Im Übrigen, unter „Endgeräten“ sind keinesfalls nur Smartphones gemeint. Fast alle Smartgeräte, einschließlich moderner Autos, gehören dazu. So gesehen ist die Absichtserklärung zum Datenaustausch (im Bereich des autonomen Fahrens), welche Verkehrsminister Volker Wissing während seiner jüngsten Beijing-Reise mit China unterschrieben hat, schlichtweg notwendig. Mehr als ein erster Schritt war es allerdings auch nicht, damit die Interessen Deutschlands nicht ganz untergehen im Positions- und Positionierungskampf der beiden größten Volkswirtschaften. Die anschließenden politischen Scharmützel in Berlin zeugen leider von Unkenntnis der Thematik. Elon Musk war schon Ende April in Peking wegen der Zulassung seines Tesla-FSDs in China. Die Modalität zur Datenspeicherung war genauso der Zankapfel gewesen. Europa rennt schon wieder hinterher.

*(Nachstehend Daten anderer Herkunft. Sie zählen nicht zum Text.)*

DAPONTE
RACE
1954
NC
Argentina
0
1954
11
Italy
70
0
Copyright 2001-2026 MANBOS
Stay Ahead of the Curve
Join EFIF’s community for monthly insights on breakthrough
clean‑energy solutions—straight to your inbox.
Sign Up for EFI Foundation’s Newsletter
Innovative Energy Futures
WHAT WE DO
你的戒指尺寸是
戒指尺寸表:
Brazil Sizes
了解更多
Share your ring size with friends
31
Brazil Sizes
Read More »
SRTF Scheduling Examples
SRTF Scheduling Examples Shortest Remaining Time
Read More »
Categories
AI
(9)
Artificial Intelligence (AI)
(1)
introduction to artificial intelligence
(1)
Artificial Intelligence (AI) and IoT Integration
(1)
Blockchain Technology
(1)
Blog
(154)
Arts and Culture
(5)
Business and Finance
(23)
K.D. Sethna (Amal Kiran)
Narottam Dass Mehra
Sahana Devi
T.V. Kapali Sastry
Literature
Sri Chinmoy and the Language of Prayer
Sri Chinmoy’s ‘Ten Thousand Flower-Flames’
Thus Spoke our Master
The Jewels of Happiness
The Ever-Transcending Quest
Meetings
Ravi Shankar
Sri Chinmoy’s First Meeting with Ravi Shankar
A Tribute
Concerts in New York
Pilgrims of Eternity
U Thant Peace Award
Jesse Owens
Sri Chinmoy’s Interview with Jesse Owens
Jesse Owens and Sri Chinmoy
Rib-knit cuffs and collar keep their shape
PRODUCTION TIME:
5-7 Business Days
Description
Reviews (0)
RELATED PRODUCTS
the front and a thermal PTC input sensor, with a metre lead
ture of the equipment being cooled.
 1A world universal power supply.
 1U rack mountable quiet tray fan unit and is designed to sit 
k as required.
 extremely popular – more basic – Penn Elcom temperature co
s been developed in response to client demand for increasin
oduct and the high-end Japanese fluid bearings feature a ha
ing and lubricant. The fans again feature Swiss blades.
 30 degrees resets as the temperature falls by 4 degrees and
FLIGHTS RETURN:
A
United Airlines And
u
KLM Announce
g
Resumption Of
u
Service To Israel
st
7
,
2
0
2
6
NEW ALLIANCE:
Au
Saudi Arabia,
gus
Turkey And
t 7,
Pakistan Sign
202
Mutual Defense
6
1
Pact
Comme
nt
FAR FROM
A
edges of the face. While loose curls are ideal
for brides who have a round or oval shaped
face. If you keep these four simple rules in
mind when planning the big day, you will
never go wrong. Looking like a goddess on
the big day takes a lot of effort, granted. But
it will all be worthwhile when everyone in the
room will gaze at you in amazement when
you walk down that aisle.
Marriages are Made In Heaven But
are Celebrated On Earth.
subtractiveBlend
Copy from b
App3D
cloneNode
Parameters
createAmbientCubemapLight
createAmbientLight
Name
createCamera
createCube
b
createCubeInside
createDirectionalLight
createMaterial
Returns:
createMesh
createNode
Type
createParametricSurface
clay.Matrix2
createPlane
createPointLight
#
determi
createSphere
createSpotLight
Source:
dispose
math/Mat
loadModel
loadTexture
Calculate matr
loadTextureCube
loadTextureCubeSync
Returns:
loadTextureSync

Apropos Europa: Chinas Schwäche beim Betriebssystem ist genauso auch Europas Schwäche. Das wissen alle in Washington, egal für welche Administration sie arbeiten. Der Unterschied ist nur, manche halten es für einen Grund mehr, warum Europa und die Vereinigten Staaten von Amerika zusammenstehen. Manche andere freuen sich womöglich über das Drohpotential für irgendeine Handelsstreitigkeit.

Nach diesem November wissen wir mehr.